Embedding Model#

Launch A Server#

[1]:
import subprocess
import time
import requests

# Equivalent to running this in the shell:
# python -m sglang.launch_server --model-path Alibaba-NLP/gte-Qwen2-7B-instruct --port 30010 --host 0.0.0.0 --is-embedding --log-level error
embedding_process = subprocess.Popen(
    [
        "python",
        "-m",
        "sglang.launch_server",
        "--model-path",
        "Alibaba-NLP/gte-Qwen2-7B-instruct",
        "--port",
        "30010",
        "--host",
        "0.0.0.0",
        "--is-embedding",
        "--log-level",
        "error",
    ],
    text=True,
    stdout=subprocess.DEVNULL,
    stderr=subprocess.DEVNULL,
)

while True:
    try:
        response = requests.get(
            "http://localhost:30010/v1/models",
            headers={"Authorization": "Bearer None"},
        )
        if response.status_code == 200:
            break
    except requests.exceptions.RequestException:
        time.sleep(1)

print("Embedding server is ready. Proceeding with the next steps.")
Embedding server is ready. Proceeding with the next steps.

Use Curl#

[2]:
# Get the first 10 elements of the embedding

! curl -s http://localhost:30010/v1/embeddings \
  -H "Content-Type: application/json" \
  -H "Authorization: Bearer None" \
  -d '{"model": "Alibaba-NLP/gte-Qwen2-7B-instruct", "input": "Once upon a time"}' \
  | python3 -c "import sys, json; print(json.load(sys.stdin)['data'][0]['embedding'][:10])"
[0.0083160400390625, 0.0006804466247558594, -0.00809478759765625, -0.0006995201110839844, 0.0143890380859375, -0.0090179443359375, 0.01238250732421875, 0.00209808349609375, 0.0062103271484375, -0.003047943115234375]

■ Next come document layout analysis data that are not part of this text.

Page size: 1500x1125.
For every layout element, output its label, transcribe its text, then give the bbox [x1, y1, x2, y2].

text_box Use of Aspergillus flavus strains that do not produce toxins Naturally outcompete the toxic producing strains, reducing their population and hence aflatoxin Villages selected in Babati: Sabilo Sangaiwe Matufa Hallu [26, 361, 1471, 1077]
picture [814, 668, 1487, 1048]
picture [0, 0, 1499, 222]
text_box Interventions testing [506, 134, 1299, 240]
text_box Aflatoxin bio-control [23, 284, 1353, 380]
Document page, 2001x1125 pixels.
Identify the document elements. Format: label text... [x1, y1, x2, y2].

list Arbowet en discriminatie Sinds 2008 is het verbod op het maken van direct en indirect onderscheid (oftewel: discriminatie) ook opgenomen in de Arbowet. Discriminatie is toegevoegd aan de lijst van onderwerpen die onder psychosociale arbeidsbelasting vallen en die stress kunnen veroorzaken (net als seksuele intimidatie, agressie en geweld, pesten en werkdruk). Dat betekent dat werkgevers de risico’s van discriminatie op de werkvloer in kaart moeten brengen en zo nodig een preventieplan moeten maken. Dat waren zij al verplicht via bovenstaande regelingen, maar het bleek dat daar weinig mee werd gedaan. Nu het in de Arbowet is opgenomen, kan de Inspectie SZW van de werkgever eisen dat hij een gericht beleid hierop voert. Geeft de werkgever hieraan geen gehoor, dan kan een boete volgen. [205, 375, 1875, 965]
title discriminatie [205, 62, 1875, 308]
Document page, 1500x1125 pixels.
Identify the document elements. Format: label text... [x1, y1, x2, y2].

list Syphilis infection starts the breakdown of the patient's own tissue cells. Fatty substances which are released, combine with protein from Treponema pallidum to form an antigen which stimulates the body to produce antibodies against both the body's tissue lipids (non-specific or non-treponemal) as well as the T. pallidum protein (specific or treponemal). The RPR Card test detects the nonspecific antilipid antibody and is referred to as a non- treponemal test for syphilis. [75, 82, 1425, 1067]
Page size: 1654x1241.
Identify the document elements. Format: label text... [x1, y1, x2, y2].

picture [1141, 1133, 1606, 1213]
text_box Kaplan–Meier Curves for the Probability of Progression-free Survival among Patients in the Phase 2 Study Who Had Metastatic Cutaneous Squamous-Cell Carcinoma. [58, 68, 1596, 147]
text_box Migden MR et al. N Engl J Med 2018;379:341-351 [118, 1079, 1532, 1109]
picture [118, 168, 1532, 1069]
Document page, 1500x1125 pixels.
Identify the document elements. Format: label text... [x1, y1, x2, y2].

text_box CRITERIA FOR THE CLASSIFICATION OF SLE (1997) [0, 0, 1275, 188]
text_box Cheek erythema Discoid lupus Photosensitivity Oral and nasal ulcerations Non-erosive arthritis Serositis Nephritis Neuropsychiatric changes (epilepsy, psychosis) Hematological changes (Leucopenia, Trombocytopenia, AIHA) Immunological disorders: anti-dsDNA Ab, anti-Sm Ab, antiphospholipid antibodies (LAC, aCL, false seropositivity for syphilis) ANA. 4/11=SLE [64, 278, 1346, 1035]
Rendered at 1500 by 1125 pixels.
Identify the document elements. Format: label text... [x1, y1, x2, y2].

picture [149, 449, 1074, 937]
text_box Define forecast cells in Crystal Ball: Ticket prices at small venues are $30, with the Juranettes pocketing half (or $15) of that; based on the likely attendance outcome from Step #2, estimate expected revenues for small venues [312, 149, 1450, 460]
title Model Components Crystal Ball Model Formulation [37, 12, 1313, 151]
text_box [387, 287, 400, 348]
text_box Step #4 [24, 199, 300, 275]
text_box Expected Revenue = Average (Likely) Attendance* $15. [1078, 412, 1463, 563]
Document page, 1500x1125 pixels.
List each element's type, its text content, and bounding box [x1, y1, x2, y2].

Using OpenAI Compatible API#

[3]:
import openai

client = openai.Client(
    base_url="http://127.0.0.1:30010/v1", api_key="None"
)

# Text embedding example
response = client.embeddings.create(
    model="Alibaba-NLP/gte-Qwen2-7B-instruct",
    input="How are you today",
)

embedding = response.data[0].embedding[:10]
print(embedding)
[0.00603485107421875, -0.0190582275390625, -0.01273345947265625, 0.01552581787109375, 0.0066680908203125, -0.0135955810546875, 0.01131439208984375, 0.0013713836669921875, -0.0089874267578125, 0.021759033203125]